### Your tasks
1. Answer these questions using the projector forum thread, one answer per line, marked as the questions are:
(a) How much money did Horrorfan33 get for the old Epson 710HD?
(b) Which projector did NBPk402 buy after selling the old Epson 1080?
(c) How far from the 100" screen does Horrorfan33 sit?
2. Write a continuation of the projector forum thread, picking up after the last sentence of its final post.

# Ordered my new Projector!!



## Horrorfan33 (Jun 11, 2013)

Well, I finally sold my old projector (Epson 710HD)..it had about 1200 hours on it and I got $300 for it.
I took that $300 and put it straight toward my new one 
I wanted full 1080p and 3D this time, so I wound up purchasing the Epson Powerlite 2000.
I wanted to stay with Epson for their warranty and excellent customer service, but I told the wife I would stay under 1k bucks.
It will be here on Monday and I can't wait to hook it up!!!..Will there be a big difference between my old 720p projector and the new 1080p one??..I sit 12 feet away from the 100" screen, so I dont know if I will be able to tell much of a difference, but can't wait to see what 3D looks like!!!


----------



## NBPk402 (Feb 21, 2012)

Make sure you post up how you like your new projector! I also sold my old Epson 1080 for $300 with about 1500 hours on it, but I went with the BenQ w1070 as it ended up costing me a little more than a replacement bulb for my old 1080. I am sure you will be very happy with your new Epson, plus the overnight replacement warranty is a great thing to have.


----------



## Horrorfan33 (Jun 11, 2013)

Thanks buddy--How do you like the BenQ??..It was on my short list as well, but the epson won, because I was afraid of the "rainbow effect"..Have you noticed any??


----------



## NBPk402 (Feb 21, 2012)

Horrorfan33 said:


> Thanks buddy--How do you like the BenQ??..It was on my short list as well, but the epson won, because I was afraid of the "rainbow effect"..Have you noticed any??


I am happy with the BenQ other than a cricket sound it makes... I returned the first one, and now the 2nd one is doing the same.  Luckily I don't hear it when we watch movies. :T

I have seen the rainbows once in a great while but they don't bother me at all anymore. I only see them when I look away during a scene, and it is only for a split second. :T


----------



## Horrorfan33 (Jun 11, 2013)

Got it in today!!..Very happy with the picture right out of the box, but would love to see some other calibration settings..The brightness and picture quality looks awesome!!..Have not checked out the 3D yet,because I dont have the right type of glasses 
One downside is the zoom..I cant fit it into my current 100" screen. I have it all the way back as far as I can go (12')..I will have to build and new frame and repaint the wall, or just buy a fixed frame screen (if the wife allows)


----------



## JQueen (Jan 11, 2012)

Congrats on your new purchase!


----------



## B- one (Jan 13, 2013)

Congrats on your new projector!! I would like to pick one up someday,but, need the room first.


----------



## Horrorfan33 (Jun 11, 2013)

Just a quick follow up..Here is the review I left on amazon..
I have owned this for only 5 days and so far everything is GREAT!!..I had the Epson 710HD before I bought this one, the picture is much better since I'm now at 1080p instead of 720p.
I was contemplating this one and the BenQ 1070, but I can't deal with the "Rainbow Effect" of the DLP projectors and Epson is a 3LCD.
It's very bright, especially if you can make your room dark...I can make my room completely dark and it was almost too bright...

### Supplied information
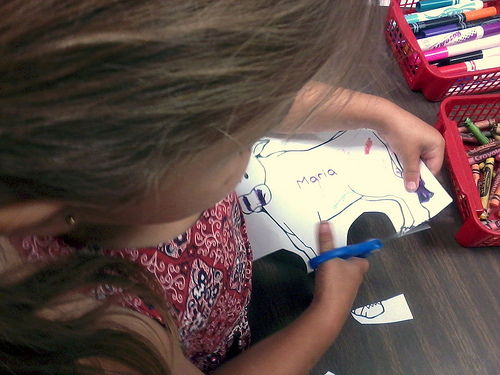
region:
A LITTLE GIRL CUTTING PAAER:
[7, 8, 479, 365]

### Numbered answers
1.
(a) $300
(b) The BenQ w1070
(c) 12 feet

2.
The contrast is above average, but the blacks could still be a little darker.
The picture quality and colors are excellent.
The fan noise is very quiet and I don't even notice it,when I'm watching a movie in ECO mode..In regular mode, it can be a little distracting,but nowhere near as noisy as some models. I always have it in ECO mode anyway, so no biggie 
The size is about the same as the 710HD,just slightly bigger (about an inch)..It does feel a little heavier and better made.
The controls are very to use and if you are familiar with Epson, then its a breeze..I also like the on screen menu on this one, as it is a small box in the upper right corner, instead of taking up half the screen.
The 3D looks excellent!!..the projector is bright enough to show a beautiful 3D picture, especially in a dark room.
My only complaint so far, is that for some reason, the power switch does not work, but the remote powers it on just fine..I have contacted Epson about this to see if there is a setting to control this, or if there is something wrong with the unit itself...waiting to hear back from them.
Another reason I chose this, was for Epson's awesome customer service and warranty programs, they are the best.
Overall, I would give this projector a solid 4.5 stars out of 5..GREAT bang for the buck!!!
I also built a bigger screen and now have it at 106"


----------



## jdhatfield (Jan 2, 2014)

Awesome, congrats on your new toy! Which DVD player are you using for the 3D content? Any issues with the brightness when in 3D mode?


----------



## Horrorfan33 (Jun 11, 2013)

jdhatfield said:


> Awesome, congrats on your new toy! Which DVD player are you using for the 3D content? Any issues with the brightness when in 3D mode?


Thanks!..I'm using a PS3 as my 3D blu ray player.
The brightness is very good when in 3D mode, especially in a dark room!!


----------



## Horrorfan33 (Jun 11, 2013)

Does anybody else have this projector as well??..Would love to see someone else's calibration settings...I'm getting a little blur on the right side of the screen, when I adjust the rest of the screen...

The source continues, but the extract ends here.